─── TRECHO DO DOCUMENTO

Foto publicada na página do Facebook do candidato Fernando Haddad.

É verdade, não presenciamos no Brasil um ambiente de normalidade democrática como muitos se esforçam em pintar no país e no exterior. A campanha eleitoral que terá o primeiro turno em Outubro/2018, já demonstra que a insatisfação e os pesadelos dominam o (in)consciente popular.

A primeira fase do Golpe Jurídico-Parlamentar-Midiático de abril de 2016 capitaneada pelos setores partidários da direita brasileira como o MDB do então vice-presidente Michel Temer e ex-presidente da Câmara dos Deputados Eduardo Cunha(preso), o PSDB de Fernando Henrique Cardoso, Aécio Neves (que deveria estar preso) e Geraldo Alkmin (candidato e fiador do Governo Temer), juntamente com a mídia monopolista (Globo, Folha de São Paulo e Estadão), empresariado das Federações Industriais (FIESP) e setores do judiciário( Operação Lava-Jato) deram início ao ciclo dos desastres cotidianos que vivenciamos, após aquelas cenas obscenas do Congresso Nacional na votação do impedimento de Dilma Rousseff (PT).

A segunda fase, nos faz lembrar os economistas neoliberais Milton Friedman e Friedrich Hayek. Estes ficariam surpresos com a velocidade com que o governo Temer (PMDB)/Alkmin (PSDB) conseguiu fazer as contra-reformas de maneira tão rápida e agressiva. Cortes drásticos no orçamento de programas fundamentais para a maioria da população como saúde, educação, seguro desemprego, acesso a alimentação e investimento na geração de trabalho e renda, isto feito num espaço tão curto de tempo. A Emenda Constitucional que congelou por 20 anos os investimentos sociais, nem a Troika na União Europeia poderia imaginar um programa tão “austero”. Vivemos a plenitude da Doutrina do Choque descrita pela jornalista Naomi Klein.

Com uma popularidade beirando a zero, o governo Temer apela a medidas mais duras. Sem ter apoio no Congresso nacional para aprovar a reforma previdenciária, o governo para não cair propagou o medo (estratégia já bastante conhecida), e por desespero e oportunismo adotou a medida de Intervenção Federal/Militar no Rio de Janeiro. Buscou recursos extras no orçamento e colocou as tropas do exército nas ruas e morros numa guerra sem ganhadores contra o tráfico de drogas. Com isto abriu as portas para os militares no primeiro escalão do governo. Esta medida também engessou o Congresso Nacional, pois sob Intervenção não é possível aprovar qualquer Emenda Constitucional. Ainda bem.

──────

• [TAREFA 1]:
Reescreva a parte do texto sobre o governo Temer que começa em "A primeira fase" e vai até "Dilma Rousseff (PT).", substituindo "mídia monopolista" por "imprensa monopolista".
• [TAREFA 2]:
Segundo o texto sobre o governo Temer, por quantos anos a Emenda Constitucional congelou os investimentos sociais?
• [TAREFA 3]:
Dê continuidade ao texto sobre o governo Temer a partir da última frase.
Os dados não têm nenhum papel aqui.

─── DADOS EXTRAÍDOS

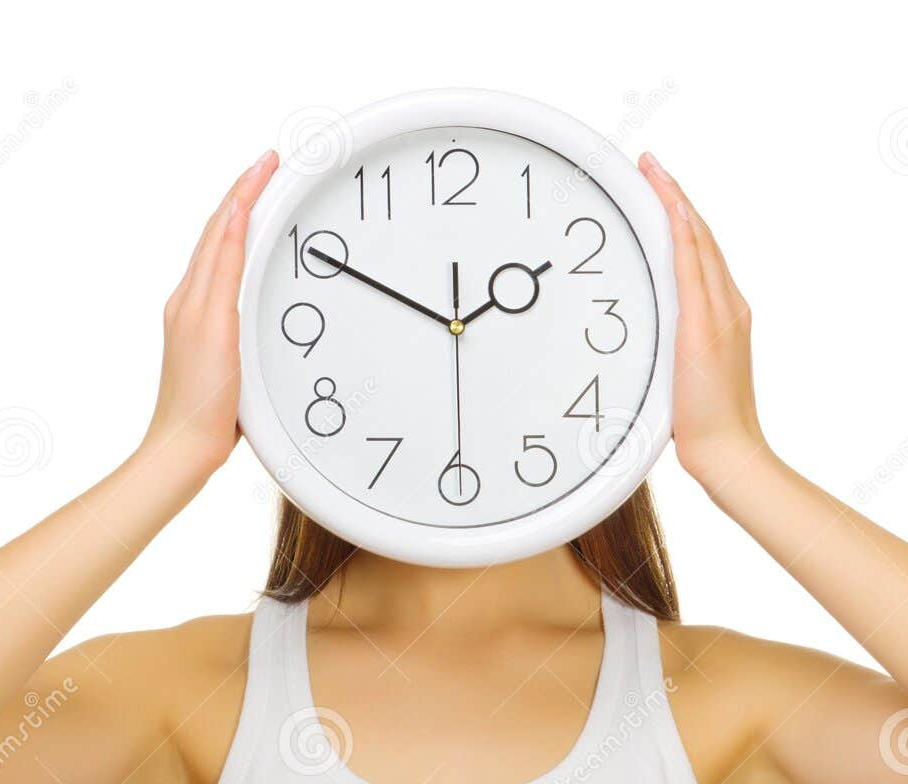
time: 1:49
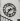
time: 7:12
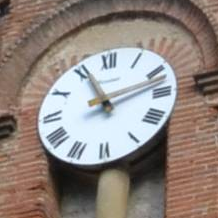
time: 11:12
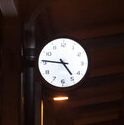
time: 4:45
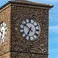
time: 6:51
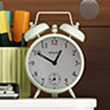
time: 12:50
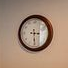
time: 3:29
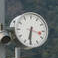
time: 6:17
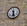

──────

• [RESPOSTA ESPERADA 1]:
A primeira fase do Golpe Jurídico-Parlamentar-Midiático de abril de 2016 capitaneada pelos setores partidários da direita brasileira como o MDB do então vice-presidente Michel Temer e ex-presidente da Câmara dos Deputados Eduardo Cunha(preso), o PSDB de Fernando Henrique Cardoso, Aécio Neves (que deveria estar preso) e Geraldo Alkmin (candidato e fiador do Governo Temer), juntamente com a imprensa monopolista (Globo, Folha de São Paulo e Estadão), empresariado das Federações Industriais (FIESP) e setores do judiciário( Operação Lava-Jato) deram início ao ciclo dos desastres cotidianos que vivenciamos, após aquelas cenas obscenas do Congresso Nacional na votação do impedimento de Dilma Rousseff (PT).

• [RESPOSTA ESPERADA 2]:
Por 20 anos.

• [RESPOSTA ESPERADA 3]:
O Brasil de hoje possui 13 milhões de desempregados, 37 milhões sem carteira assinada e 65 milhões que nem trabalham e nem procuram emprego. Um real desastre bem diferente daquela propagandeada quando Temer assumiu: “Não pense em crise, Trabalhe!”. Após a Reforma Trabalhista que criou sub categorias de contratação e remuneração, precarizando o trabalho e destruindo os mecanismos jurídicos de proteção e fiscalização da Justiça do Trabalho. O serviço para o empresariado industrial, do comércio e pro sistema financeiro já estava feito, reforçado com o perdão das dívidas milionárias que deviam ao Estado.

Começado o período eleitoral e ninguém mais quer saber do desgoverno Temer, muito menos os seus aliados. O cenário permanece incerto e algo de pior poderá surgir.

A terceira fase do golpe tem como objetivo barrar a candidatura do candidato Lula da Silva (PT). Mesmo preso, permanece em primeiro lugar em todas as pesquisas, o judiciário brasileiro (em especial a Lava-Jato e o STF) obedece aos ditames da elite do país que range os dentes para que Lula permaneça preso ad infinitum. Setores das Forças Armadas se expressam cotidianamente no melhor estilo Donald Trump por meio do Twiter destilando palavras de ordens em defesa da “moral e princípios da pátria” com o intuito que Lula permaneça preso.

Enquanto isso, boa parte dos brasileiros e eleitorados ficam se perguntando se existe alguma prova (até agora nenhuma apresentada) sobre os supostos crimes de Lula de possuir um apartamento ou não. O eleitorado com o andamento das pesquisas coloca o candidato do PT, Fernando Haddad ex-prefeito de São Paulo, no segundo turno e com grandes chances de vencer Bolsonazi, provando a migração dos votos que seriam de Lula. O PT e Haddad entram nas eleições recuados após o bombardeamento midiático constante alimentando o anti-petismo, mas também de programa político, onde dificilmente se observa o ímpeto de realizar alguma reforma estrutural para o país.

No plano internacional é visível a diminuição do papel do Brasil. Com um Mercosul fragilizado juntamente com a Argentina, falta de priorização nos BRICS, incapacidade de dialogar com a Venezuela sobre os problemas da migração, e negação da determinação do Comitê dos Direitos Humanos da ONU em acolher a candidatura de Lula, torna o país cada vez mais excluído das decisões e fóruns que um dia participou.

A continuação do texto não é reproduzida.